Warburg was not on the mesa in August, and he was far
too restless a spirit to bide his time, but, in a manner entirely characteristic of him and his style of thought, when it became necessary to draw together his impressions he pressed his narrative far beyond the point where the track of his own experience failed. He writes this section with immediacy: we have his notes; they race across the page. He relies on photographs by others, and old field descriptions, but he is very clear: he sees; he sees how the rattlesnakes and the dancers become one; the dances serve to join their beings; it is the mystery made visible. These events are more patent to him than what he has seen though his own eyes: and this pattern, as he knows well, is typical for him, a temptation, as for all who live beneath the sun—how hard a task it is to be present to oneself, to accept the day’s blessings, and not be blown through time, backwards and forwards by the dark horses of the mind. Now Warburg writes the magic down, in sinuous, subtle words: he is with the priests, he is with the animals; the entire ritual, for the snakes, is a ‘forced entreaty’, captive as they are, caught as soon as the storms are imminent, tended to by clan chiefs in a range of rituals. For days on end, they are purified, as if they themselves are initiates; they are held underground, in a dark temple; they are washed in water, then thrown onto sand paintings on the temple floor that depict lightning serpents, and clouds from which issue lightning bolts: at last, a ceremony unfolds in the open air at the summit of the citadel.

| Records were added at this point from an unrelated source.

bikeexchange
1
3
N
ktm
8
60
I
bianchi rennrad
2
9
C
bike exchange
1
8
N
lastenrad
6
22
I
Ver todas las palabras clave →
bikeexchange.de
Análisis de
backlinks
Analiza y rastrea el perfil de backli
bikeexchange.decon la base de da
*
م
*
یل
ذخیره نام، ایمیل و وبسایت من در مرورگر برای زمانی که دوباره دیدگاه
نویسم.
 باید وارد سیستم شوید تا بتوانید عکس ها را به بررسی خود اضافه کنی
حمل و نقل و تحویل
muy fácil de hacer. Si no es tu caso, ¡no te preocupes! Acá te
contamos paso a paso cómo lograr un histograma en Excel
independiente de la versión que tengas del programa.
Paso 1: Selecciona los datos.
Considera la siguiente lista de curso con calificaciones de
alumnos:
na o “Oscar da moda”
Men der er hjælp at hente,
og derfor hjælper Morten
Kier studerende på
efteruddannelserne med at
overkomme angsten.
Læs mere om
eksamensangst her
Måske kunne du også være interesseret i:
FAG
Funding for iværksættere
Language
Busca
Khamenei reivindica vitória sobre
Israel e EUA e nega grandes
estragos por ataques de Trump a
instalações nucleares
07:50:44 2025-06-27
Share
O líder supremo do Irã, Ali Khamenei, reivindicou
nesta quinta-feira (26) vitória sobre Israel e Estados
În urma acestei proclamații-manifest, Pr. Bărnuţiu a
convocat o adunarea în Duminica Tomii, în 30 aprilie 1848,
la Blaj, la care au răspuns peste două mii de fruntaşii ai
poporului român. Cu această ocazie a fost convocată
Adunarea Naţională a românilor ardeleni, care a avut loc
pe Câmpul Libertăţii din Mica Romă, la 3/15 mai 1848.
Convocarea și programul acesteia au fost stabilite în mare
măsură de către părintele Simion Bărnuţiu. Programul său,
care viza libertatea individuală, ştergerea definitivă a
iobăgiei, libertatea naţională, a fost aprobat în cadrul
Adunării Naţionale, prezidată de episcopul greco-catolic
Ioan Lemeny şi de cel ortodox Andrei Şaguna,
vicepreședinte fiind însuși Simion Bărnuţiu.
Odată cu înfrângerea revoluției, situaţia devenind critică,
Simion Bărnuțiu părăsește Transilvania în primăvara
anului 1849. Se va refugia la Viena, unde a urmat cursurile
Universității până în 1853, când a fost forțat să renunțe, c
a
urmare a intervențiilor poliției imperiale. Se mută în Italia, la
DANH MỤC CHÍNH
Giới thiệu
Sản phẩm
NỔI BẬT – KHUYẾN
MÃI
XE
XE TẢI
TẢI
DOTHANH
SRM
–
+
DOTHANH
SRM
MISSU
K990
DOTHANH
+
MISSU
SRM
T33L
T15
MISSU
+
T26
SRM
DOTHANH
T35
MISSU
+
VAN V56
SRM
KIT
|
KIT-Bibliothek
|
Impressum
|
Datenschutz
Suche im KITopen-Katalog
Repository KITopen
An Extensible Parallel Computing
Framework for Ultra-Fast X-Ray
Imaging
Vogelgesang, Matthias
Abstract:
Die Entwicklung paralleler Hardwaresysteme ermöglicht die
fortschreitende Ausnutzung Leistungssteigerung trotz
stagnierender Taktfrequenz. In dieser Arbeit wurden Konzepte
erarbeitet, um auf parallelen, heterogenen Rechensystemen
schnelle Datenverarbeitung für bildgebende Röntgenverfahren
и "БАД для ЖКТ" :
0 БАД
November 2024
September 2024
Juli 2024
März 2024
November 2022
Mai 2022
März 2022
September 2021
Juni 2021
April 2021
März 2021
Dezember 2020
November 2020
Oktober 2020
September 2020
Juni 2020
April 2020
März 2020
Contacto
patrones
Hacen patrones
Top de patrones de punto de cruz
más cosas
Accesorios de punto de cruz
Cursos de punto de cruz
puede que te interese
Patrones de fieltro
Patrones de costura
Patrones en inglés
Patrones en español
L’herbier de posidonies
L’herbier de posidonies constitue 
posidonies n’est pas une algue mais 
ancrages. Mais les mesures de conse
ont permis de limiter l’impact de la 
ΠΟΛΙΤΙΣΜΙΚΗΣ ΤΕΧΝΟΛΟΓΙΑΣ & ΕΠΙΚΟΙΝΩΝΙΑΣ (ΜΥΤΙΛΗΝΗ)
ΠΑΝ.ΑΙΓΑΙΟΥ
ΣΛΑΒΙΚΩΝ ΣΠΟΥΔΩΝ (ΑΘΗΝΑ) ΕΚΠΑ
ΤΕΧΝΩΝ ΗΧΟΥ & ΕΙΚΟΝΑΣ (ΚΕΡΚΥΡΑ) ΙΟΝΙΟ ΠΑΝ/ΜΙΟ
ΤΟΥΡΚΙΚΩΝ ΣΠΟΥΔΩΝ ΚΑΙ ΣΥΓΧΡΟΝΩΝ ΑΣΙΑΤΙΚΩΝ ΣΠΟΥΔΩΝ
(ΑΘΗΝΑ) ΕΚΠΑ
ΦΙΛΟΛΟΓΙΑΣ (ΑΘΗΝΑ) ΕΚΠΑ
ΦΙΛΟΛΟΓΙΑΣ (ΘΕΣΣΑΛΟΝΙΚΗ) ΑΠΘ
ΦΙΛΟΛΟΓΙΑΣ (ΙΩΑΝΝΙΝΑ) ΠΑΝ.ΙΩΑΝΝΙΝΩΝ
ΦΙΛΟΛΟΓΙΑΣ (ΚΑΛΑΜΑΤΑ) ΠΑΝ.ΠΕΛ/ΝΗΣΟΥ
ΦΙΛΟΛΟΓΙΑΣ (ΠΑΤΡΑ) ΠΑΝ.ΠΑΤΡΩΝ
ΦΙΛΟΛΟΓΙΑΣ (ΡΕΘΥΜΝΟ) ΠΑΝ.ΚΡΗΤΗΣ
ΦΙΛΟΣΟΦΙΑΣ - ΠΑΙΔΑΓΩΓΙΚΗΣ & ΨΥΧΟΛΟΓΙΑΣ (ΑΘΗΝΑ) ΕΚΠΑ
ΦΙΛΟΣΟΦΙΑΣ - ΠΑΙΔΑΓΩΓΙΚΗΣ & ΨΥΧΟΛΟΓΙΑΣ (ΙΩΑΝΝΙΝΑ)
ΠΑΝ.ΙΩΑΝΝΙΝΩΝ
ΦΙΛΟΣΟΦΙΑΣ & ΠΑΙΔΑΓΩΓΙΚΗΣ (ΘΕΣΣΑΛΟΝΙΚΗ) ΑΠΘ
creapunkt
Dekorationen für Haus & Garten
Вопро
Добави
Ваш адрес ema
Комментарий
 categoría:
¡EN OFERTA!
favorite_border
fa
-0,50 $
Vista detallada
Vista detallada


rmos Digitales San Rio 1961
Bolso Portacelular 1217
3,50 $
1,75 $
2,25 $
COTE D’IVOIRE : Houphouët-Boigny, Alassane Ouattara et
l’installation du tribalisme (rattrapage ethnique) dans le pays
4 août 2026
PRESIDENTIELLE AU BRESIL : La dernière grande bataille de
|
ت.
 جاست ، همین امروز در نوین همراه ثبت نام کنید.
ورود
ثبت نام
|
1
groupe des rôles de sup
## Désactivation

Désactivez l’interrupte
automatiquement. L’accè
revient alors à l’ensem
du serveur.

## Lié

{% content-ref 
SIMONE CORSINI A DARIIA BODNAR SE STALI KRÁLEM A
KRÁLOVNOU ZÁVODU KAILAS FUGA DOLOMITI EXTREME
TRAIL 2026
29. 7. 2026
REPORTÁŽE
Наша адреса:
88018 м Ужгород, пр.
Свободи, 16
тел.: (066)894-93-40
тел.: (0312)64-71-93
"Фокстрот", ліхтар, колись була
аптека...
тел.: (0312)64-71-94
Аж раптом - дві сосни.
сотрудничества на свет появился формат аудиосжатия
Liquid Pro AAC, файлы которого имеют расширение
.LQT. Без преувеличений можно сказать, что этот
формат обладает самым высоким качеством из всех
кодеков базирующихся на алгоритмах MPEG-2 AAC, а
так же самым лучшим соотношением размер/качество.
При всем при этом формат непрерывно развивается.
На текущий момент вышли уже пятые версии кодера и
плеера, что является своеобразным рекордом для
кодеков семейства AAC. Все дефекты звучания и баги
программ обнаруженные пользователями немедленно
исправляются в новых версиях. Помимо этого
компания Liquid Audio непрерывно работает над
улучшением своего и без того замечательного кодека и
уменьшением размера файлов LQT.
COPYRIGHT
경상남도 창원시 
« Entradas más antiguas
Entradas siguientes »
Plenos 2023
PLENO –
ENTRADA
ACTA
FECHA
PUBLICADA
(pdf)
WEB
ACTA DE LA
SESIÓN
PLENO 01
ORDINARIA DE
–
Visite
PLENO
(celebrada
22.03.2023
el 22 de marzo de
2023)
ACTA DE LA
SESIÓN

A group of dancers approaches the serpent tree, festooned with rattlesnakes: the high priest pulls a snake down from the branches; a second Indian, wearing a fox skin, places the snake’s neck in his mouth and holds it there; a third companion distracts the creature by waving a feathered stick. The dance is swift; it is done to the sound of rattles—then, abruptly, the dancers rush out at lightning speed to the surrounding plains; the snakes are freed; they disappear; the rain comes.